Depression is a devastating condition that can rob you of the precious ability to enjoy life. It is a leading cause of disability, missed work, troubled relationships and illness.
Depression is also a misunderstood and under treated disorder complicated by several factors which can make it harder to understand and overcome:
The people closest to you may take it personally. When you are irritable they may think it’s because you are mad at them. When you are sad they may think it’s because they aren’t making you happy. If they try to get you to “talk about what’s wrong” you may feel pressured and misunderstood while they may feel rebuffed and confused.
You may think your problems are the “real” problem. When you are depressed everything seems like “too much” and your energy is so low that the smallest task can seem daunting. It’s easy to believe that it is the daily challenges (the unexpected car expense, the argument with your spouse, the bad weather on a weekend you had looked forward to) that have you down and overlook the underlying depression.
You may have a hard time accepting advice about what to do about it. A sense of hopelessness is at the core of depression. When someones suggests that maybe exercise or therapy or a change in diet or talking to your doctor or a counselor might help you may be skeptical that any of these recommendations will change anything.

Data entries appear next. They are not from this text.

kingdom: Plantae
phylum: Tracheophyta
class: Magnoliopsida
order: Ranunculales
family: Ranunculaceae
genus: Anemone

You may be embarrassed by the cultural stigma of psychiatric illnesses. The stigma of depression begins with the social pressure to be upbeat and energetic: “don’t be a downer.” The shame associated with illnesses (including depression) that are diagnosed on the basis on thoughts, feelings and behavior makes it harder to ask for help. Asking for help requires energy and a sense that you are worth helping, which are both scarce when you are depressed.
Your problems may be compounded by sleep deprivation. Depression can cause sleep problems and sleep problems can make depression worse. Sleep deprivation attacks the areas left most vulnerable by depression: energy level, mood, and clarity of thinking.
You may be inclined to drink more. Alcohol offers the possibility of momentary relief from the some of depression’s most distressing symptoms like sadness and anxiety. Unfortunately the desired relief often comes at a high price because of both the “crashing” affect that follows and from the many other interpersonal problems that alcohol can cause.
It is important to understand that, whatever the complications, the treatments available for depression are highly effective.
The first step is to speak to a professional who can evaluate your symptoms and discuss your treatment options.
If your company has an Employee Assistance Program (EAP) you can call 24/7 to speak with, and/or schedule an appointment with, a mental health counselor. You can also talk with your primary care physician about depression as you would about any other illness.
Don’t let the complications get in the way of making that call.